__AUFGABEN__
• a. Gib den Textauszug von „Ohnmacht. Trauer. Überwältigung.“ bis „ist, kann durchhalten.“ wortgetreu wieder.
• b. Nenne alle Gefühle, die der Textauszug direkt nach der Frage „Was fühlen wir eigentlich, wenn wir an Klimawandel denken?“ aufzählt.

__TEXTAUSZUG__
※ ※ ※

Das Motto des Umwelttags 2026 „Umweltschutz bringt was. zusammen“ – dieser Punkt nach „was“ ist kein Tippfehler. Er ist ein Atemzug. Eine Pause, bevor wir gemeinsam weitergehen.
Denn genau das erleben wir in unserer Arbeit als Institut für Klimapsychologie täglich: Klimaschutz ist kein rein technisches Problem. Es ist ein menschliches. Und Menschen handeln nicht aus Fakten heraus, sondern aus Gefühlen.
Was fühlen wir eigentlich, wenn wir an Klimawandel denken?
Ohnmacht. Trauer. Überwältigung. Manchmal auch Wut oder die dumpfe Erschöpfung, die entsteht, wenn das Problem zu groß und der Einzelne zu klein erscheint.
Diese Klimaemotionen sind keine Schwäche. Sie sind ein Signal. Ein Hinweis darauf, dass uns die Erde nicht egal ist.
Und genau hier liegt die Kraft, die wir im Institut für Klimapsychologie freilegen wollen: Wer seine Klimaemotionen versteht, kann handeln. Wer nicht allein damit ist, kann durchhalten.
„Bringt was. zusammen“ – das ist für uns kein Slogan, sondern ein psychologisches Programm.
✅ Zusammen sprechen, was uns belastet
✅ Zusammen Handlungsspielräume sehen, wo Einzelne nur Ohnmacht spüren
✅ Zusammen Klimaschutz nicht als Verzicht erleben, sondern als Verbindung
Morgen, am 5. Juni, laden wir euch ein: Sprecht mit jemandem darüber, was euch beim Thema Klima bewegt. Was ihr fühlt. Was euch hemmt. Was euch antreibt. Das ist kein kleiner Schritt. Das ist der erste!

※ ※ ※

(Einträge aus einer Datenquelle)
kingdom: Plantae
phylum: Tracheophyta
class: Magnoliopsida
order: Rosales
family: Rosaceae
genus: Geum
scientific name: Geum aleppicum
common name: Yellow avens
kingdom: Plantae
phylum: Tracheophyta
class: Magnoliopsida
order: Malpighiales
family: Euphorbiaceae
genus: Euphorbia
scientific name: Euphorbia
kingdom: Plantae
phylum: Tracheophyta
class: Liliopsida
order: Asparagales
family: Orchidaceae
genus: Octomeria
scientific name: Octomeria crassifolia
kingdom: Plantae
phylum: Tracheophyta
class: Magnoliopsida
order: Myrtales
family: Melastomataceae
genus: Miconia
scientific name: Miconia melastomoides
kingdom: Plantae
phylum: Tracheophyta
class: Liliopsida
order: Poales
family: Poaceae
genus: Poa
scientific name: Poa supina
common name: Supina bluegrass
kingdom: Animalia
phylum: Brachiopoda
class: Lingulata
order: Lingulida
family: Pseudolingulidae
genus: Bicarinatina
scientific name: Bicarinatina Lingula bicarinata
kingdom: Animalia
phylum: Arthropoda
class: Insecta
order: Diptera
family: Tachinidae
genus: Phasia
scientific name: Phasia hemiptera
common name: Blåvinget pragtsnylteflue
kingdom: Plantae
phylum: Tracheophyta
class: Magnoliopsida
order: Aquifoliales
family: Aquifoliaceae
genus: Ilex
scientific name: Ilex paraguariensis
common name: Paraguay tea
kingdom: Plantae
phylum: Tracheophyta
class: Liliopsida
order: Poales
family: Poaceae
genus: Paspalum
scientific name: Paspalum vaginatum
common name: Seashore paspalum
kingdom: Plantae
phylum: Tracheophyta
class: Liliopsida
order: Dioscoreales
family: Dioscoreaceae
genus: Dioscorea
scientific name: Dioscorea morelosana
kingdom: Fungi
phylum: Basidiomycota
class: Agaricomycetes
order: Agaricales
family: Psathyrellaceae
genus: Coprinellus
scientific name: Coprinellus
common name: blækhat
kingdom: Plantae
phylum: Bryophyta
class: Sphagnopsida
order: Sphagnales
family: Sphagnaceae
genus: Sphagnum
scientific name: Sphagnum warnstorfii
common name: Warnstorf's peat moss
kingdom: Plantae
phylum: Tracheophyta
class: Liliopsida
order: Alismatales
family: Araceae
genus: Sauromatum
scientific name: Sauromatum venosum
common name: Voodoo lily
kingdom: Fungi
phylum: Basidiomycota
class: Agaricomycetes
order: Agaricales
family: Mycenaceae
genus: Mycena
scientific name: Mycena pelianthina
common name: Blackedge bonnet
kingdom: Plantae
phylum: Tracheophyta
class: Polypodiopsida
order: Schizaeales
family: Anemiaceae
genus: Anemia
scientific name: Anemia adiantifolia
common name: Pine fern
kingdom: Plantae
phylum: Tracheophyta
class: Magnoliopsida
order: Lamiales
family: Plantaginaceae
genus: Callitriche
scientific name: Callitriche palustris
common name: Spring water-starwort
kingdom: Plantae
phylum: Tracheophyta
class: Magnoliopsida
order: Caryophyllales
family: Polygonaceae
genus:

※ ※ ※

__LÖSUNGEN__
• a.
Ohnmacht. Trauer. Überwältigung. Manchmal auch Wut oder die dumpfe Erschöpfung, die entsteht, wenn das Problem zu groß und der Einzelne zu klein erscheint.
Diese Klimaemotionen sind keine Schwäche. Sie sind ein Signal. Ein Hinweis darauf, dass uns die Erde nicht egal ist.
Und genau hier liegt die Kraft, die wir im Institut für Klimapsychologie freilegen wollen: Wer seine Klimaemotionen versteht, kann handeln. Wer nicht allein damit ist, kann durchhalten.

• b. Ohnmacht, Trauer, Überwältigung, Wut, dumpfe Erschöpfung